• Task statement
Give back exactly the line containing "elected, can alter state policy with the" together with all the lines after it, ending at the final line below.

• Input for this task
********
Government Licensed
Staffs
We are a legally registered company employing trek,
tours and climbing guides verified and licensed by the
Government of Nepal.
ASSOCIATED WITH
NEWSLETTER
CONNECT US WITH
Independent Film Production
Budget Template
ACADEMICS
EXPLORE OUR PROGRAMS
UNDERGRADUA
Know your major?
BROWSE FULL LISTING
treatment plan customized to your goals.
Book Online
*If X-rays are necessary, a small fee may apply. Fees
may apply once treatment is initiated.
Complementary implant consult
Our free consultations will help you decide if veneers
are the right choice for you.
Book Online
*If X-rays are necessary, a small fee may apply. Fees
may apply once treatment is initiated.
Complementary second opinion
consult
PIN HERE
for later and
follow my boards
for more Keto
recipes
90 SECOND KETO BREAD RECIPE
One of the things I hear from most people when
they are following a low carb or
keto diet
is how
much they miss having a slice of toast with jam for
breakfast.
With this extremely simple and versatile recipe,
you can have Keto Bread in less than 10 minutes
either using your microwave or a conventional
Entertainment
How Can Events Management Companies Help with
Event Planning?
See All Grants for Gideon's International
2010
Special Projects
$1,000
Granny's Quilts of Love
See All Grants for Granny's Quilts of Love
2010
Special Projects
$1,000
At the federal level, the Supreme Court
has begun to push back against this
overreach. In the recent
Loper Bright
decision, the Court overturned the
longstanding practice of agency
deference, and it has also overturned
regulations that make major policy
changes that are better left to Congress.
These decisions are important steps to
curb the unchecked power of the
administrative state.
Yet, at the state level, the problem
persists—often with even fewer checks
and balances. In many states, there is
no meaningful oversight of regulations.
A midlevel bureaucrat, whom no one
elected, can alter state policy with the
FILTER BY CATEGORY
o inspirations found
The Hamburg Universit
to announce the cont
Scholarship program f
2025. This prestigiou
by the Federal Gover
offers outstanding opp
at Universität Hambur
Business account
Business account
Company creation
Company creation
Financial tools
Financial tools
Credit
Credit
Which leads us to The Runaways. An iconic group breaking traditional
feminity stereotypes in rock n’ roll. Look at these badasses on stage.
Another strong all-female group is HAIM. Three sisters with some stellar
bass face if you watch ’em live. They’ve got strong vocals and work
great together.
********
• Reply
elected, can alter state policy with the
FILTER BY CATEGORY
o inspirations found
The Hamburg Universit
to announce the cont
Scholarship program f
2025. This prestigiou
by the Federal Gover
offers outstanding opp
at Universität Hambur
Business account
Business account
Company creation
Company creation
Financial tools
Financial tools
Credit
Credit
Which leads us to The Runaways. An iconic group breaking traditional
feminity stereotypes in rock n’ roll. Look at these badasses on stage.
Another strong all-female group is HAIM. Three sisters with some stellar
bass face if you watch ’em live. They’ve got strong vocals and work
great together.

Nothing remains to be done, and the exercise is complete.